Task description –
Rewrite the overfitting passage, beginning at the words "Overfitting Treatment#" and stopping after "the training set.". Rename "productionized" as "deployed" throughout.

Hence to select the most suitable model for a prediction problem, it is essential to detect possible overfitting.

Overfitting Treatment#

The previous demonstration of overfitting also hints at how we typically incorporate strategies to detect this phenomenon at the time of model construction to choose the most optimal model. In order to address overfitting, we are concerned with any noticeable drop of model performance from training to test. While the actual test data will only be available to the model upon being productionized, we can simulate a test environment by leaving out a portion of the observed data available at the start of model building from being used for training. Instead, this data, that is initially held out at the time of training, is used to get an unbiased estimate of the fitted model’s generalization capabilities. A dip in performance in the data unused for training reveals us the extent to which the resulting model is overfitted to the training set.

There are a few different ways to approach data splitting to detect overfitting during model construction.

Data block –
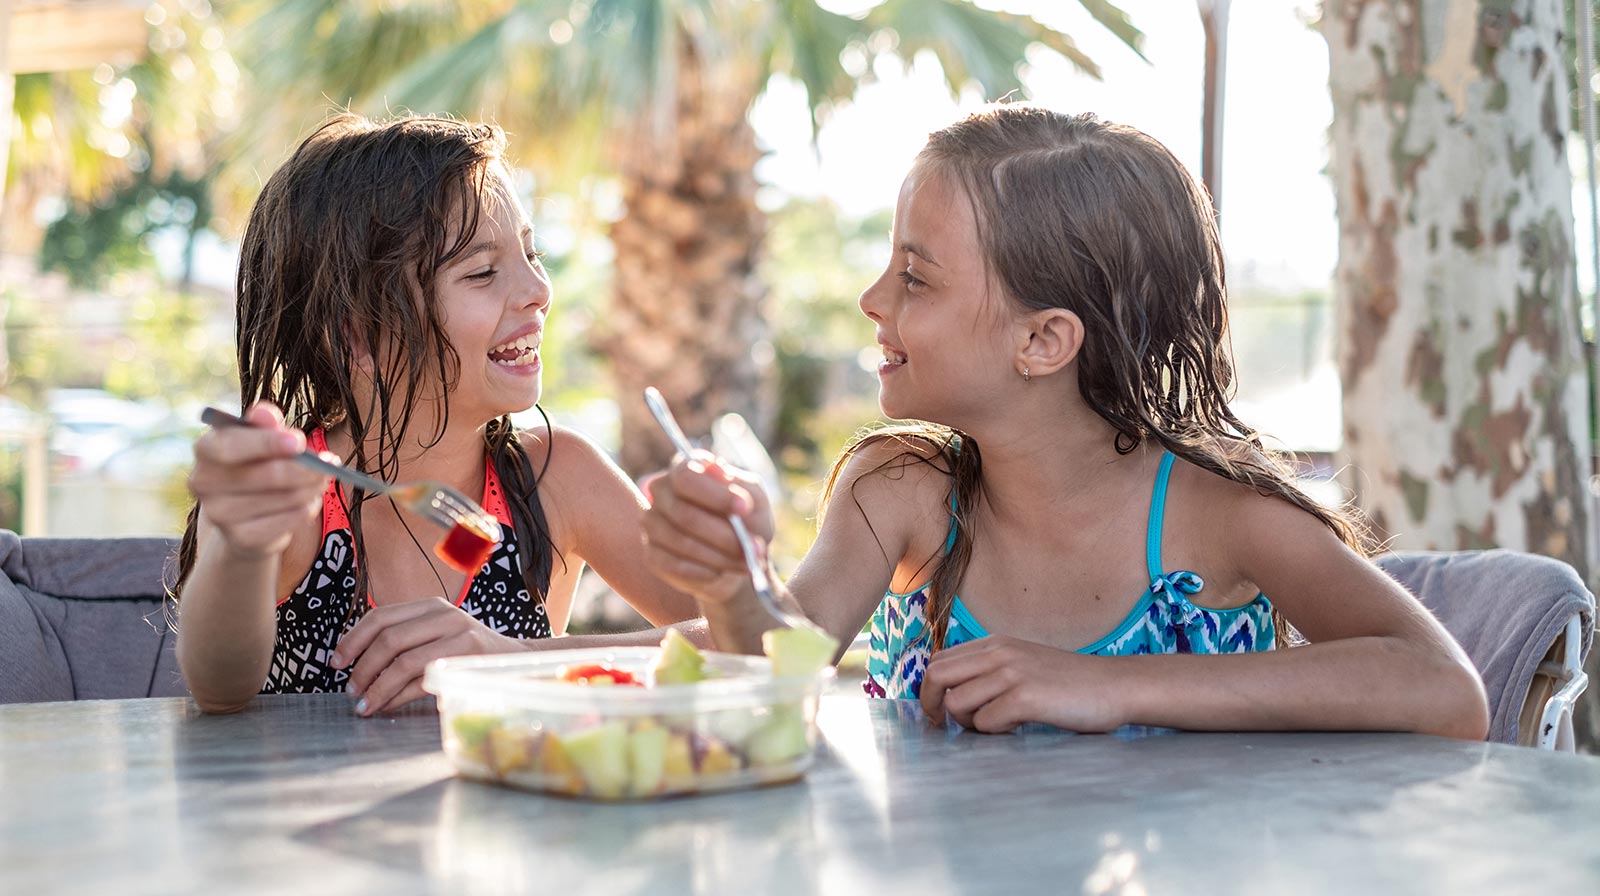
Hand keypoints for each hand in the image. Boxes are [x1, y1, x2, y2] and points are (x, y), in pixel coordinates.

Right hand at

Response box –
Overfitting Treatment#

The previous demonstration of overfitting also hints at how we typically incorporate strategies to detect this phenomenon at the time of model construction to choose the most optimal model. In order to address overfitting, we are concerned with any noticeable drop of model performance from training to test. While the actual test data will only be available to the model upon being deployed, we can simulate a test environment by leaving out a portion of the observed data available at the start of model building from being used for training. Instead, this data, that is initially held out at the time of training, is used to get an unbiased estimate of the fitted model’s generalization capabilities. A dip in performance in the data unused for training reveals us the extent to which the resulting model is overfitted to the training set.